- Orchestral sketches for parts 1 and 3 of Ibéria, autograph by Debussy
- English: Images for Orchestra
- Catalogue: L. 122
- Composed: 1905–1912
- Dedication: Emma Bardac
- Performed: 26 January 1913; 113 years ago Paris
- Movements: three sections, five movements

= Images pour orchestre =

Composition (1905–1912) Claude Debussy

Images pour orchestre, L. 122, is an orchestral composition in three sections by Claude Debussy, written between 1905 and 1912. Debussy had originally intended this set of Images as a two-piano sequel to the first set of Images for solo piano, as described in a letter to his publisher Durand in September 1905. However, by March 1906, in another letter to Durand, he had begun to think of arranging the work for orchestra rather than two pianos. Debussy dedicated the work to his second wife, Emma Bardac.

== Scoring ==
Images pour orchestre is scored for a large orchestra consisting of 2 piccolos, 2 flutes, 2 oboes, oboe d'amore, cor anglais, 3 clarinets, bass clarinet, 3 bassoons, contrabassoon, 4 horns, 4 trumpets (in C), 3 trombones, tuba, timpani, field drum, tambourine, castanets, 2 harps, celesta, triangle, xylophone, cymbals, 3 bells, and strings.

== Sections ==

===I. Gigues (1909–1912)===

The original title of Gigues was Gigues tristes. Debussy used his memories of England as inspiration for the music, in addition to the song "Dansons la gigue" by Charles Bordes and the Tyneside folk tune "The Keel Row", which are used as key themes. Revolving around Gigues are musical cells which give a sense of unity to the piece. Most are short motifs which appear once or twice or are reused in fragments throughout the piece. Other themes are long solo passages written particularly for the oboe d'amore.

There is debate over the role of André Caplet in the orchestration of Gigues. Robert Orledge and Williametta Spencer have accepted that Caplet assisted with the orchestration. According to François Lesure, however, the manuscript score in the Bibliothèque nationale (MS 1010) shows no evidence of Caplet's involvement.

=== II. Ibéria (1905–1908) ===
Ibéria is the most popular of the three orchestral Images and itself forms a triptych within the triptych. Its sections are:

Impressions of Spain inspired this music. Richard Langham Smith has commented on Debussy's own wish to incorporate ideas of juxtaposing elements of the visual arts in musical terms, including a quote from Debussy to Caplet from a letter of 26 February 1910: "You can't imagine how naturally the transition works between 'Parfums de la nuit' and 'Le Matin d'un jour de fête. Ça n'a pas l'air d'être écrit."'

Matthew Brown has briefly commented on Debussy's use of techniques such as incomplete progressions, parenthetical episodes, and interpolations in Ibéria.

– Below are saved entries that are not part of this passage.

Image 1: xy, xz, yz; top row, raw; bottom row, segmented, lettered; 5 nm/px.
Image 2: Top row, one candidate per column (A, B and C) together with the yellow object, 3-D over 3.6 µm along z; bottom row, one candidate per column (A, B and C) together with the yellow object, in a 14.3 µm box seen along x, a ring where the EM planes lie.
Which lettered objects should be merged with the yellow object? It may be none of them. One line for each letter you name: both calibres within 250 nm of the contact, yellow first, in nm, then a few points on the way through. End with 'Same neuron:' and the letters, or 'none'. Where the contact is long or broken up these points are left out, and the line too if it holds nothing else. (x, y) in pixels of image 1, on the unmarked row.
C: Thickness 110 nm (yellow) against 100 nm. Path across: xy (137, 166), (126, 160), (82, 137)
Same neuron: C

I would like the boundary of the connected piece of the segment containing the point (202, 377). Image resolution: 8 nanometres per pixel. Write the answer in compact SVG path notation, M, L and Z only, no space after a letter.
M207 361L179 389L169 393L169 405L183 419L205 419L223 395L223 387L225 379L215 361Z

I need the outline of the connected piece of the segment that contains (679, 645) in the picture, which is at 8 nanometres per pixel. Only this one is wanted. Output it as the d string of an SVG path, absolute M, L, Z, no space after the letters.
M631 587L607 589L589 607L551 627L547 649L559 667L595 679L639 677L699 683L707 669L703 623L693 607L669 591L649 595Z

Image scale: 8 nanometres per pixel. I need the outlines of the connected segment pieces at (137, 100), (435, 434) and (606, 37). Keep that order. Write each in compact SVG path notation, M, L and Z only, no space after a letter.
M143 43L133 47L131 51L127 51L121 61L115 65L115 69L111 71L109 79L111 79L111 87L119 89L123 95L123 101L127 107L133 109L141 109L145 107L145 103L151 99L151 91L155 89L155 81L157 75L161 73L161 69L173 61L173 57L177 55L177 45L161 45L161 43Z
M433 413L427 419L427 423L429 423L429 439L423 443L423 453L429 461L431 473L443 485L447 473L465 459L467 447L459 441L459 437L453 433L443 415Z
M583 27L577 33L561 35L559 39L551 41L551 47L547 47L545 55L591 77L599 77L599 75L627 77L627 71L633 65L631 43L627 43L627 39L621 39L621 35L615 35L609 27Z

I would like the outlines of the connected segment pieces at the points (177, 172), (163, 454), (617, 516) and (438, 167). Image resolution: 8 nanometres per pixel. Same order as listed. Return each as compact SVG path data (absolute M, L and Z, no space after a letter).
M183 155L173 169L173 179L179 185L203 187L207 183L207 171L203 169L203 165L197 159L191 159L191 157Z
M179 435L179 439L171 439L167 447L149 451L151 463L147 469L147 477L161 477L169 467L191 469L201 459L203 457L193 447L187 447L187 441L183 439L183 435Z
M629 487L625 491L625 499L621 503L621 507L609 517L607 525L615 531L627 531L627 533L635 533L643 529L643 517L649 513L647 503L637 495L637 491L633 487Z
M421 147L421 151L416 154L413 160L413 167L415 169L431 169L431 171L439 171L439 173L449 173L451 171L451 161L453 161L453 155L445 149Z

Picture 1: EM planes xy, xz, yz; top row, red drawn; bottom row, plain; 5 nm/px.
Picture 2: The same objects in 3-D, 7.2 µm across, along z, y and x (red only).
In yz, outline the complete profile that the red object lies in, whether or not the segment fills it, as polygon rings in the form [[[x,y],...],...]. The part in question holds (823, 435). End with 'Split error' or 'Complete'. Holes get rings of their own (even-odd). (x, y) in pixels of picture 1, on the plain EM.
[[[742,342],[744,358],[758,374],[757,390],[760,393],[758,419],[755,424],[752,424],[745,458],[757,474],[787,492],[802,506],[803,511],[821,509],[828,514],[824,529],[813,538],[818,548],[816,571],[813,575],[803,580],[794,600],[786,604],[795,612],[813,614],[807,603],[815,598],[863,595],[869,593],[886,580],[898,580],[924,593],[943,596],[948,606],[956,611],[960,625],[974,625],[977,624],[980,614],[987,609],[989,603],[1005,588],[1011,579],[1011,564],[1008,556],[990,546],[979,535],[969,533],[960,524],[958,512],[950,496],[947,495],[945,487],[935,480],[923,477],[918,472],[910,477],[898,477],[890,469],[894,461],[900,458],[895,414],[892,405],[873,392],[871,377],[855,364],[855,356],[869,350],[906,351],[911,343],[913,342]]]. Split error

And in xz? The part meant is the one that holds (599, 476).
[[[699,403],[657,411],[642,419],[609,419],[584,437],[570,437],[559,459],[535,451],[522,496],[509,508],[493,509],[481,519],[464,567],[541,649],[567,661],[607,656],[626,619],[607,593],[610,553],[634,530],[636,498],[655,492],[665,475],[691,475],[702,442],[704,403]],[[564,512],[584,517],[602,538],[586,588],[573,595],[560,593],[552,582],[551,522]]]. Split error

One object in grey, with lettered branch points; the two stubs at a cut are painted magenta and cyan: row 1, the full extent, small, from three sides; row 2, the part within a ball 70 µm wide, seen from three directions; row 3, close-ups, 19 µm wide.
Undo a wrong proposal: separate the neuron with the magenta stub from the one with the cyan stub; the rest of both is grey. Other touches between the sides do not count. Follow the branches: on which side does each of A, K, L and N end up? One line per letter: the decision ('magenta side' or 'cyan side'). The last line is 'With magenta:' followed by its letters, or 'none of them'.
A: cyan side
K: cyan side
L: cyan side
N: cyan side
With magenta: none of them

===III. Rondes de printemps ("Round dances of spring") (1905–1909)===
Debussy used two folk tunes, "Nous n'irons plus au bois" and "Do, do l'enfant do" in this movement. Brown, Dempster and Headlam have analyzed the tonal structure of this movement. The first song plays a prominent role from the start of the 15/8 time until the end of the movement, in the solos and in the accompaniments and countermelodies. Debussy had already quoted the song Nous n'irons plus au bois in Images oubliées of 1894 for piano and in Jardins sous la pluie from Estampes (1903).

==Performance history==
The premiere of the entire triptych was given on 26 January 1913, under Debussy's baton at the Concerts Colonne.

The Iberia movement had already been given a public performance on 20 February 1910 at the Concerts Colonne, conducted by Gabriel Pierné. The Rondes de printemps movement was given a performance as well, on 2 March of the same year at the Durand Concerts at the Salle Gaveau, conducted by the composer.

The British premiere was on 18 September 1913 at the Promenade Concerts, under the baton of Henry Wood.